** Selected passage **
Segment Open

# Material of Printed AA Labels?



## Oritron (Feb 26, 2007)

Hi everyone,

I'm rethinking woven labels - I just can't get the level of detail I want.

Now I am looking at printed labels, but I don't know what material to go with - damask is the best one for woven labels, but is that true for printed ones?

I definitely want what American Apparel has got. What are they made of? Is that a heat-sealed edge?

Thanks!

PS: I know that printed labels fade  My AA shirts haven't got faded labels, though, and in the worst case... I'd rather my stuff looks good when the shirt is bought rather than looks bad for years and years


----------



## Comin'OutSwingin (Oct 28, 2005)

Satin and polyester are most often used with printed labels.

I'm not sure what AA uses, though.

The detail with woven labels may be with your label provider, rather than with woven labels as a whole.

If you have gotten samples of woven labels from several companies, and none can achieve the detail you want, then printed labels on satin is probably your best best. It feels much better than the polyester.

You need to understand that woven labels aren't meant to show GREAT detail. But I'm of the opinion that a nice, woven, damask label, even without great detail, beats the pants off of a printed one.

Segment Closed

** Brief 1 **
According to the printed-label thread, which two materials are most often used for printed labels?
** Brief 2 **
Continue the printed-label thread from where it stops.

Human keypoint data
Segment Open

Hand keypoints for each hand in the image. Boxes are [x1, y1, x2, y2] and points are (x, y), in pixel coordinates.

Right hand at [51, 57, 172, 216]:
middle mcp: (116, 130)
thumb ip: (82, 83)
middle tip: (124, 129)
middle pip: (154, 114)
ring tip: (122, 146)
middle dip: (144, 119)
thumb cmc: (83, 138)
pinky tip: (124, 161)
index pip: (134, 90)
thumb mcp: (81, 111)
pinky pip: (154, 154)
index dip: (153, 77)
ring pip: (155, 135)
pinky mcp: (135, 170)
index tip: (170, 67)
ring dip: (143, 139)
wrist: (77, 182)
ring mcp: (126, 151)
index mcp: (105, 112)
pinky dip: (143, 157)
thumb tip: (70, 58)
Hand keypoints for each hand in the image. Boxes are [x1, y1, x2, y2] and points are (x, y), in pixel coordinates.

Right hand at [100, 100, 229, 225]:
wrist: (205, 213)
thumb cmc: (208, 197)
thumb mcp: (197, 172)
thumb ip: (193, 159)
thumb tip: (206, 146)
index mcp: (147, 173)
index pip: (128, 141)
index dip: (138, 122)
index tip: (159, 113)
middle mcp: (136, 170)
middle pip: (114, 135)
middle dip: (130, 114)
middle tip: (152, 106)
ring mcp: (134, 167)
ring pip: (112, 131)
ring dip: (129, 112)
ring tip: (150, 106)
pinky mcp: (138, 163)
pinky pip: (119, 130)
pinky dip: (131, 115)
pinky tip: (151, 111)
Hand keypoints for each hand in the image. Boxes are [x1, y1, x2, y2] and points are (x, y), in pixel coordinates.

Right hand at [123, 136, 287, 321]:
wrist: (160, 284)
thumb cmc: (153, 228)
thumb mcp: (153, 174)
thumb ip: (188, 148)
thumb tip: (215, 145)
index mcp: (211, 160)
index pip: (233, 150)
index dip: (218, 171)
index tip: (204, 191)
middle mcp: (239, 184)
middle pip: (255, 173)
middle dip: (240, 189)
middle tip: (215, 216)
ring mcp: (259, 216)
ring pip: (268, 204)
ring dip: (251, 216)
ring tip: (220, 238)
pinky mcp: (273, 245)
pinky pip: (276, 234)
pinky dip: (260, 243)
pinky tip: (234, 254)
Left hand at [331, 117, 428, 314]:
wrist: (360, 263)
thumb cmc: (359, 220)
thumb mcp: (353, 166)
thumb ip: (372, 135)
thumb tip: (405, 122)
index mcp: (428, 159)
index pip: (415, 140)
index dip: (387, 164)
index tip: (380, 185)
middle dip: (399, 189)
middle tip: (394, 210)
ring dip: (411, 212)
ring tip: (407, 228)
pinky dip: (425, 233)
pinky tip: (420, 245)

Segment Closed

** Response area 1 **
Satin and polyester.

** Response area 2 **
----------



## fashionDR (Dec 21, 2007)

As far as the material for printed labels go; polyester is a type of yarn, satin is a type of fabric weave. Therefore satin must be made of either polyester or silk. It's highly unlikely that anyone would be making labels out of silk so therefore all satin labels will be made of polyester. Thats what AA uses. The edges of the labels aren't heat sealed, but rather the threads are just woven back into the fabric at the edges, much like the selvedge at the edge of a roll of fabric.

I find that printed labels tend to be more accurate than woven labels, as well as softer, but as Comin'OutSwingin said, the label quality comes down to the manufacturer.

Hope this helps.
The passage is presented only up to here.